Llevaba muchísimo tiempo intentando ver Rocketman, la historia de Elton John, ya que Pilar no solo me la había recomendado en varias ocasiones, sino que me había advertido que era todavía mejor que Bohemian Rapsody.
Por más que lo intentaba no lo conseguía, era imposible.
Llegué a hacer la tontería de apuntarme en un servidor que la anunciaba pero como no me atrevía a poner los datos de mi tarjeta de crédito, lo hice con una tarjeta virtual.
No voy a contar los pormenores porque me aburren demasiado, prefiero decir que gracias a las clases con Oscar Ciencia, el mago de la informática, he conseguido verla y me ha encantado, emocionado y elevado mi espíritu.
Pienso mucho en el significado del talento, en ese don que tienen algunas personas y que si son capaces de desarrollarlo pueden conectarse con algo superior de donde procede la aptitud para hacer algo realmente grande y valioso.
Es intangible, aquello que hacía que Salieri envidiara a Mozart y le volviera malvado.
Lo mismo que hacía sonreír a Andy Warhol cuando recordaba que en Nueva York, alguien quiso comprarle su aura.
He conocido a varias personas con auténtico talento y me quedo fascinada sobre todo si son humildes, lo cual no es fácil.
Admiro la humildad en sí más que nada en el mundo y si además procede de una persona talentosa, me puedo desmayar de gusto.
No sabría definir el talento, no me complace lo que dicen los diccionarios, pero algo en mí es capaz de sentirlo en quien lo tiene y es maravilloso.
Me dijo Dorita Castresana que era sabia, que si no se desarrolla, se pierde.

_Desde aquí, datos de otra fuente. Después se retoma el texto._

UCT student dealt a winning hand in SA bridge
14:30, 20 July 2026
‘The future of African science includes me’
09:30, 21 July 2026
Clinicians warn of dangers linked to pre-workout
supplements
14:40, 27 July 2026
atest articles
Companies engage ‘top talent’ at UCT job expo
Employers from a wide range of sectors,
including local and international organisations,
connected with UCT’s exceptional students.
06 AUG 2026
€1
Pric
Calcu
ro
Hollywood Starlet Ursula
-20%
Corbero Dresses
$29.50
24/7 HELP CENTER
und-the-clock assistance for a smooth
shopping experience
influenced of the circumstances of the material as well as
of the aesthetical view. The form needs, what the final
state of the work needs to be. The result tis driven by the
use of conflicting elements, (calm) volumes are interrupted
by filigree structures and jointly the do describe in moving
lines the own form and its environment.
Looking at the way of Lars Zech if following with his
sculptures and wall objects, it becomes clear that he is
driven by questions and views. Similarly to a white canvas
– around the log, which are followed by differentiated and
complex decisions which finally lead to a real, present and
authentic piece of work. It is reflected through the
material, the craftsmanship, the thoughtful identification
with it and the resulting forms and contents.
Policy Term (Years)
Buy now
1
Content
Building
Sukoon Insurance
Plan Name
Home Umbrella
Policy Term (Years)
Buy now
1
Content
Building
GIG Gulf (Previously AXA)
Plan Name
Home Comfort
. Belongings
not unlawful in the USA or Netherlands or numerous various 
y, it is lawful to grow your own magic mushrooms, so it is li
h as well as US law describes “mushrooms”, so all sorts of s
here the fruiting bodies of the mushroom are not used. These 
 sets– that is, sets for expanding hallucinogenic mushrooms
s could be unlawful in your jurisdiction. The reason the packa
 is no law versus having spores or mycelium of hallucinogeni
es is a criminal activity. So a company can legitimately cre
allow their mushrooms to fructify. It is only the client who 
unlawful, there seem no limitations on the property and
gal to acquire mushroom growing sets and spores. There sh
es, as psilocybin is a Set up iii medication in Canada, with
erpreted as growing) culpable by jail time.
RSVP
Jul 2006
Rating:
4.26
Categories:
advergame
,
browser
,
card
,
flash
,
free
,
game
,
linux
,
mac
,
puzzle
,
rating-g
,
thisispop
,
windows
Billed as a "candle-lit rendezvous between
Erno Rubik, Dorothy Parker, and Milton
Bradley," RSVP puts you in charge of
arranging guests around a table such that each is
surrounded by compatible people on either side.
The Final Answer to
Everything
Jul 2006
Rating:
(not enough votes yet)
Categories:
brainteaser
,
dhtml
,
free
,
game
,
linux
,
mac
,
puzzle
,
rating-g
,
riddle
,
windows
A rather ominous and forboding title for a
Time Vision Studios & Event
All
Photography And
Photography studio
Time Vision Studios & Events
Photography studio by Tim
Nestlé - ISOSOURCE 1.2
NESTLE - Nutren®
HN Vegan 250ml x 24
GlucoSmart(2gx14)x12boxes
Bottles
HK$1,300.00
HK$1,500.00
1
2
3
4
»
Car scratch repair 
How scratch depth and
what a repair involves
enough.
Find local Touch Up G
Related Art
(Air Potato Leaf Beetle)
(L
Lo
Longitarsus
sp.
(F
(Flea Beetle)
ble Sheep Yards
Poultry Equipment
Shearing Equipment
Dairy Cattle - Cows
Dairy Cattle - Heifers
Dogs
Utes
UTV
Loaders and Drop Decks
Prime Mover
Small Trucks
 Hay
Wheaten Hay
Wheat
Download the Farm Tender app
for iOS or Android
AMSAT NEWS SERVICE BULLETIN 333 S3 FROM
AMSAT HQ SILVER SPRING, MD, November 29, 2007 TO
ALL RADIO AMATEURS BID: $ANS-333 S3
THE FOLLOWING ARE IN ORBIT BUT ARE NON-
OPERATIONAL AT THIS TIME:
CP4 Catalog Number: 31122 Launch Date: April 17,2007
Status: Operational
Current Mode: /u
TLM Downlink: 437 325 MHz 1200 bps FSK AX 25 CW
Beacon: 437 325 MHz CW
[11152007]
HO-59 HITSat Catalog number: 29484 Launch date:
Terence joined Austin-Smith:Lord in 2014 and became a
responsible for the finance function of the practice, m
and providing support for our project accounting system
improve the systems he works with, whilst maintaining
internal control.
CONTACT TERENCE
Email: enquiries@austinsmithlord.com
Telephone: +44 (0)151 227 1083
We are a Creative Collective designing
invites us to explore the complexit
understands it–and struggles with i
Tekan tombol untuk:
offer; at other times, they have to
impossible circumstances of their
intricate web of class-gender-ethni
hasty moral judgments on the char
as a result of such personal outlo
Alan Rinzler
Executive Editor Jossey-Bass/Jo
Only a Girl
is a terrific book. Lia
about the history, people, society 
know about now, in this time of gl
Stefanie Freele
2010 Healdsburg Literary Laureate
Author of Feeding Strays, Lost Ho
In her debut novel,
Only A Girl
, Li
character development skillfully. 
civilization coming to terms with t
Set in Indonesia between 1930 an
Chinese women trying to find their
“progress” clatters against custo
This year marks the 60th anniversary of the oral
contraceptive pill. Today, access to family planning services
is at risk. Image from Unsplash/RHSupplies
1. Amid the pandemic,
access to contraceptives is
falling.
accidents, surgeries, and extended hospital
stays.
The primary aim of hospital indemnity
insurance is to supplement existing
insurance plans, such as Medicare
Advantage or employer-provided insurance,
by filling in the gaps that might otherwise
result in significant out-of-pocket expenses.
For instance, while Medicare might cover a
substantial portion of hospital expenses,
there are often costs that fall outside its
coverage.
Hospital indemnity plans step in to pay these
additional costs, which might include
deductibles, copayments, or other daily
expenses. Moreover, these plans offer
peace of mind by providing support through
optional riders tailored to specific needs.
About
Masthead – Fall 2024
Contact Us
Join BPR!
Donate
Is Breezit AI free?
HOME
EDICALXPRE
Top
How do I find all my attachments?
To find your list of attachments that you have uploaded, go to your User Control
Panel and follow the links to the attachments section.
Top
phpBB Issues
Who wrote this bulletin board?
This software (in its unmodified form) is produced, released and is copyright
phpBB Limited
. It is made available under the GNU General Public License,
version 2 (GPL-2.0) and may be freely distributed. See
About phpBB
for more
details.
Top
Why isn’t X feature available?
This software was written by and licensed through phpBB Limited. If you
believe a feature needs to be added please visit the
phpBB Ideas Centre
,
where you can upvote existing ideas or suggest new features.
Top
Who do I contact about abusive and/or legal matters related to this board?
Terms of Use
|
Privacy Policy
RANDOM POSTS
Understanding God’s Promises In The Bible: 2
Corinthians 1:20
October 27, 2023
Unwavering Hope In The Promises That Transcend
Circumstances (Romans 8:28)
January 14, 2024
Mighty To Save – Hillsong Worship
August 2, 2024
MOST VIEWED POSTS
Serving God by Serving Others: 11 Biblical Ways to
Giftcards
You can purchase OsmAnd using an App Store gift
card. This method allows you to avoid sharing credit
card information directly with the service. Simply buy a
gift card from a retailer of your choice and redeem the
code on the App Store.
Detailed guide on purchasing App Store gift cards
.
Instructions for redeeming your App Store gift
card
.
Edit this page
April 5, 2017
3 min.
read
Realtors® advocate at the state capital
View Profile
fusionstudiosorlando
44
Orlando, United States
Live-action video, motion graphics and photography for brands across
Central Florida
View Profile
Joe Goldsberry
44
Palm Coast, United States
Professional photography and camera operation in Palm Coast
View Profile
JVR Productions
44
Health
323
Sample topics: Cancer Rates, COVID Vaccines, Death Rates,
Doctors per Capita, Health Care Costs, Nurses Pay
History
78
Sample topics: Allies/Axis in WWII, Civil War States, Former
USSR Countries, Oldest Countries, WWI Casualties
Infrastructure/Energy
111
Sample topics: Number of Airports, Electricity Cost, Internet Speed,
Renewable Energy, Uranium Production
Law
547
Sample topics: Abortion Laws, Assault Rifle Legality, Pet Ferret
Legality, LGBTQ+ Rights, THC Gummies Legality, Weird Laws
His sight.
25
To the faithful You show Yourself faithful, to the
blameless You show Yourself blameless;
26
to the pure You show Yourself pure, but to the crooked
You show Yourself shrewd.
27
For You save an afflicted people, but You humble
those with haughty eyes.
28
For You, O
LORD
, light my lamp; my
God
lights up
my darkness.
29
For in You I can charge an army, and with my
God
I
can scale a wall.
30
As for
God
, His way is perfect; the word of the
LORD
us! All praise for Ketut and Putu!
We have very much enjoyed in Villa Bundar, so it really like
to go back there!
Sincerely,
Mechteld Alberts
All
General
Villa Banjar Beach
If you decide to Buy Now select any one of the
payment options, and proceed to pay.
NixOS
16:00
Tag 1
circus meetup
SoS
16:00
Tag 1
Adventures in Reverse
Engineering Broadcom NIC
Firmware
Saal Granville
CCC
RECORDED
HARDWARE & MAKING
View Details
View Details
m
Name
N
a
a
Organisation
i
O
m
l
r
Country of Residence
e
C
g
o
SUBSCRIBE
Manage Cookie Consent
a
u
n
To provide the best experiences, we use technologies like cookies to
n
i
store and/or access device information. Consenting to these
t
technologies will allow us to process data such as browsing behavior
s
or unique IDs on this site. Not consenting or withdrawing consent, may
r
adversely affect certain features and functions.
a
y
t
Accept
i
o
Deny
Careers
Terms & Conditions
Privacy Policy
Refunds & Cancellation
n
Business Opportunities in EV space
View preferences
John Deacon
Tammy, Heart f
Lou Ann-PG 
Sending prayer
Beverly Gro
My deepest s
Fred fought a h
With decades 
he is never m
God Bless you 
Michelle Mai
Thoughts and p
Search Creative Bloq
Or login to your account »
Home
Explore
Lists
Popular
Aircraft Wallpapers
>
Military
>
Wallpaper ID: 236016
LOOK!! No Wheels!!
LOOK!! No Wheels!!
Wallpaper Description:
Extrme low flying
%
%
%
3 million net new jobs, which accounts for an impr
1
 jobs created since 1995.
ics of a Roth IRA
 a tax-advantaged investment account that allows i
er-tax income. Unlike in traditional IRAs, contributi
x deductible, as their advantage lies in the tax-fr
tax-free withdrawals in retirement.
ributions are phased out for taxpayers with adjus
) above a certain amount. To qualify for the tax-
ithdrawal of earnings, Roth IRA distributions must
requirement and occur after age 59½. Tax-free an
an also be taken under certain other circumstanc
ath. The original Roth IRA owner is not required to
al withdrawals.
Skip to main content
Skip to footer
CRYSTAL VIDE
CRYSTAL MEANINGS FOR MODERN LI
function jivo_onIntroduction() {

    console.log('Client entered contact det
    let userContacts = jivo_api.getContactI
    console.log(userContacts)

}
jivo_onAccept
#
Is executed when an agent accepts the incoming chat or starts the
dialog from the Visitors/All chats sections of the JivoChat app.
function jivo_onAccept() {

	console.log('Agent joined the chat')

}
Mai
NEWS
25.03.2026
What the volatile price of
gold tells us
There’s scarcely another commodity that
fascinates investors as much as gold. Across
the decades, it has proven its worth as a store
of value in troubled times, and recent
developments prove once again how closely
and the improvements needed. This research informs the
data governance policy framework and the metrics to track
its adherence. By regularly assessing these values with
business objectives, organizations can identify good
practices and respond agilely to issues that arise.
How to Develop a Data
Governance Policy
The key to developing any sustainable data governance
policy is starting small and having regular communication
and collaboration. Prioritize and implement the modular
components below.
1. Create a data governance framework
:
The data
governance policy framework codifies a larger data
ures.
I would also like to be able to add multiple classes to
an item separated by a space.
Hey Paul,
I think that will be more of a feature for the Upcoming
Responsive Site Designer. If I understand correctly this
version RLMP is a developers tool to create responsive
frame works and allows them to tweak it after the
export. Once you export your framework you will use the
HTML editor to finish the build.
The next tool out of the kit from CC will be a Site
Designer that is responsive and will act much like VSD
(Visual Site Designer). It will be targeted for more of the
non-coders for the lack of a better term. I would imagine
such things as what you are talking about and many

Resumiendo, que no está garantizado.
Recuerdo que cuando yo era profesora de dibujo y pintura en una academia de Las Arenas, había un chaval muy joven cuyos padres estaba preocupados porque eran excesivo en todo, solo quería dibujar cómics.
Yo le animaba pero no le quedó más remedio que seguir las normas y me encontré con él hace años y ya era un hombre serio, formal, en el que no encontré ni un ápice de lo que había divisado en él cuando era un niño.